As of this writing, Shishkova’s latest exposure is an app called “Volume booster Hearing Aid.” Aside from the odd capitalisation of its name, the app seemed pretty standard for a random third-party app. Shishkova, however, identified it as an Android trojan for Joker, leading to its removal from the Play Store.

It appears that every app Shishkova has highlighted on Twitter in the past has been removed from the Play Store, which means you’d do well to keep tabs on her feed. And while the apps’ removal is good news, they can still wreak havoc on devices that installed them, so it’s worth scanning her feed to check if any of your apps match ones she’s identified in the past.

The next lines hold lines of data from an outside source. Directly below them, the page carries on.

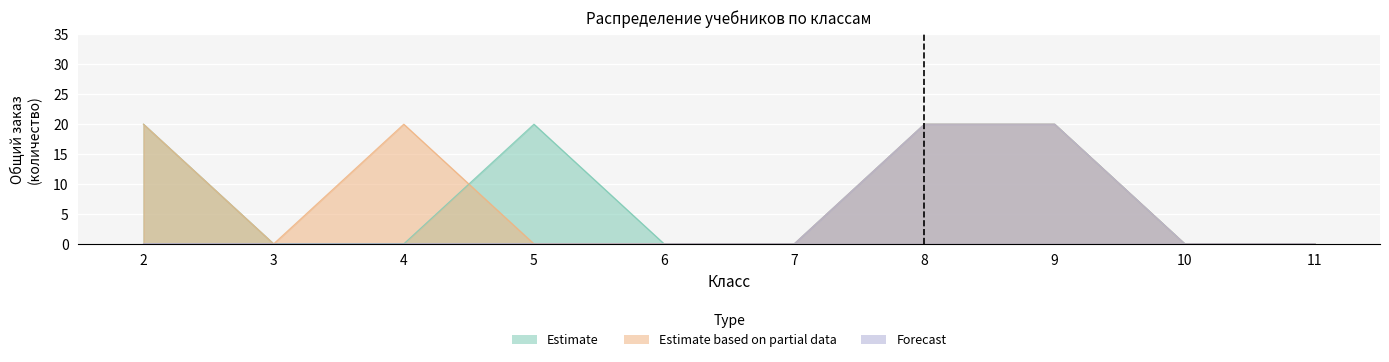

Count the number of categories in the chart.

10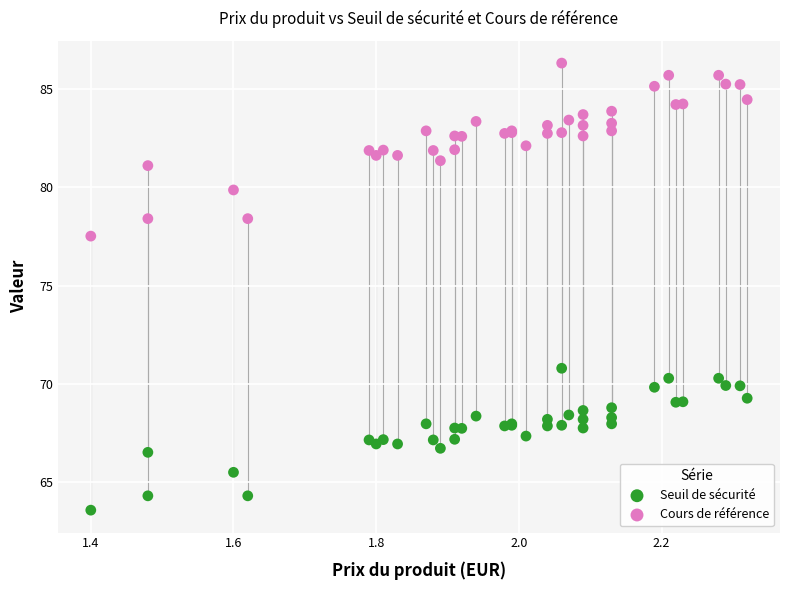

Which series contains the lowest Y value?

Seuil de sécurité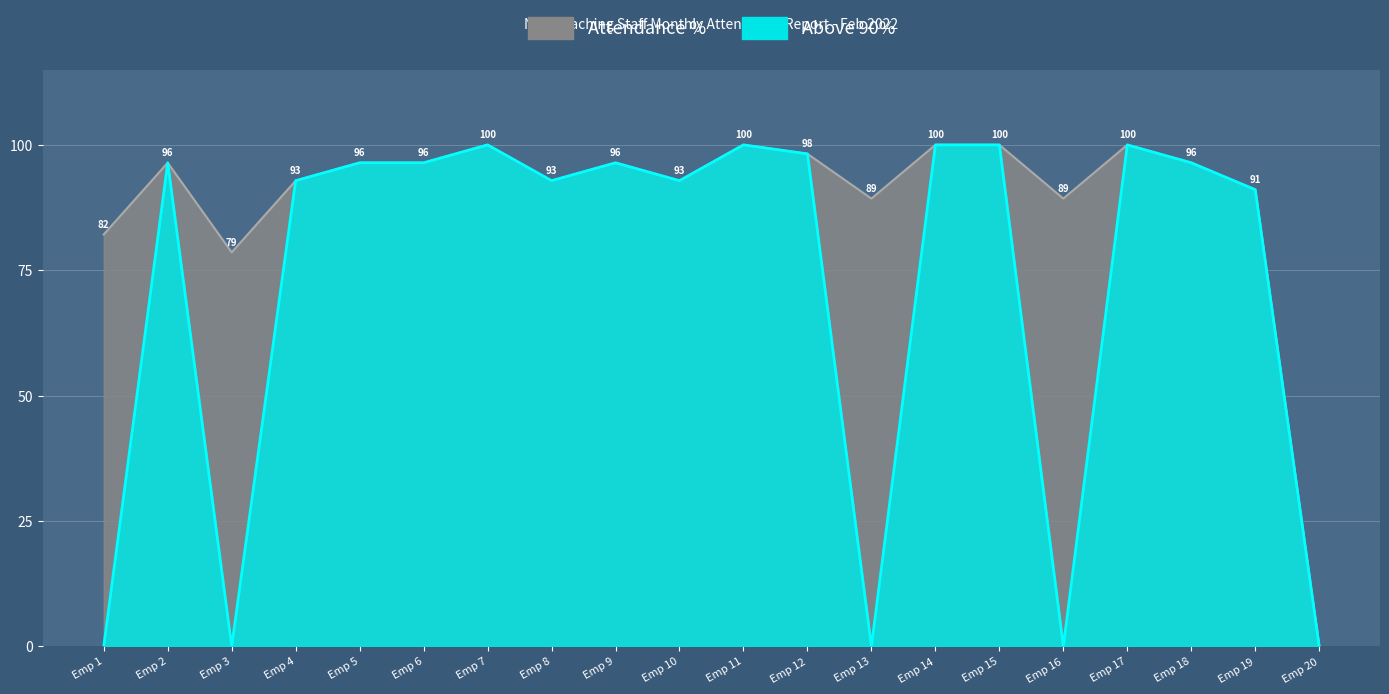

What is the difference between the second highest and second lowest values in the Attendance % series?

21.4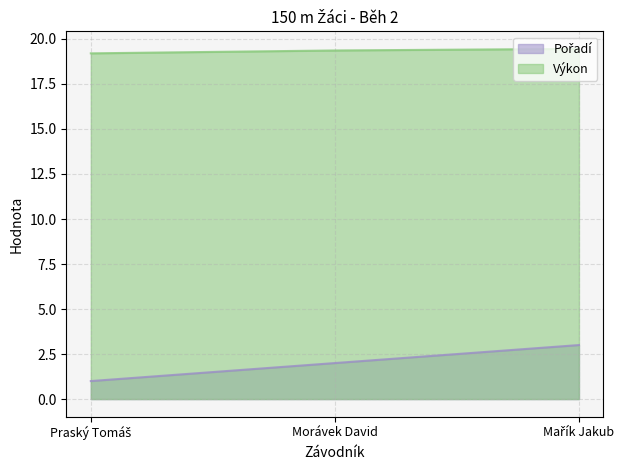

What is the sum of all Pořadí values?

6.0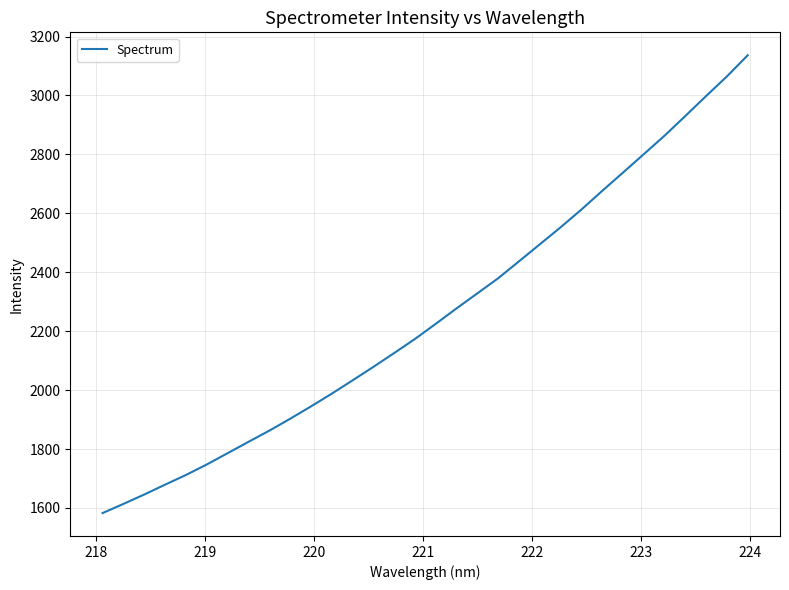

What is the minimum value shown in the chart?

1582.8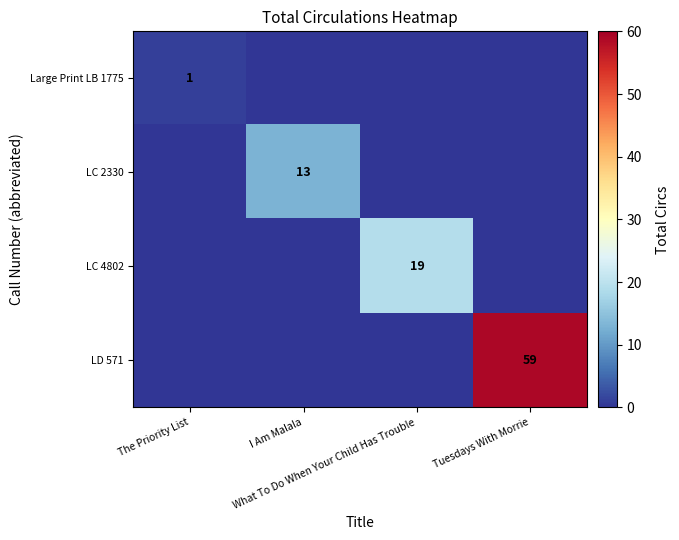

Where is LC 2330 nearest to the value 6?

The Priority List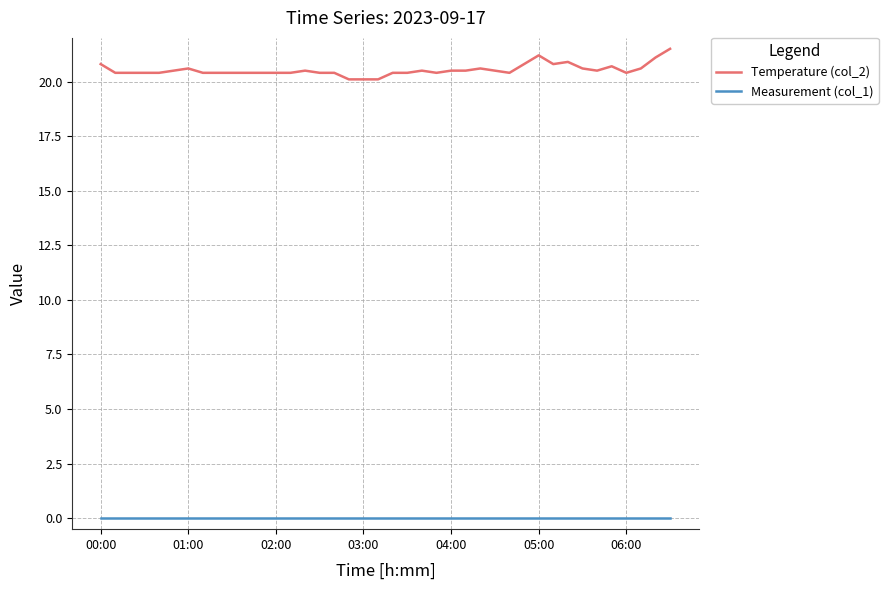

True or false: Measurement (col_1) and Temperature (col_2) cross at least once.

False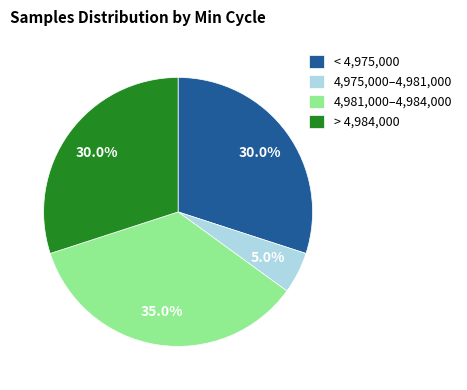

Which category has the smallest portion of the pie?

4,975,000–4,981,000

Be cautious when downloading strange apps

This is certainly not the first time we’ve warned you about apps carrying Joker malware, and we doubt it’ll be the last. Joker is really good at skirting Google’s watch, so hackers often manage to sneak apps containing it onto the Play Store. Be vigilant: Before you download an app, make sure to vet it. How are the reviews? Does the app seem to serve a specific purpose? Do the description or images seem legitimate or fishy? Do the requested permissions make sense for its functionality? Asking yourself these questions before installation can save you a lot of headaches down the road.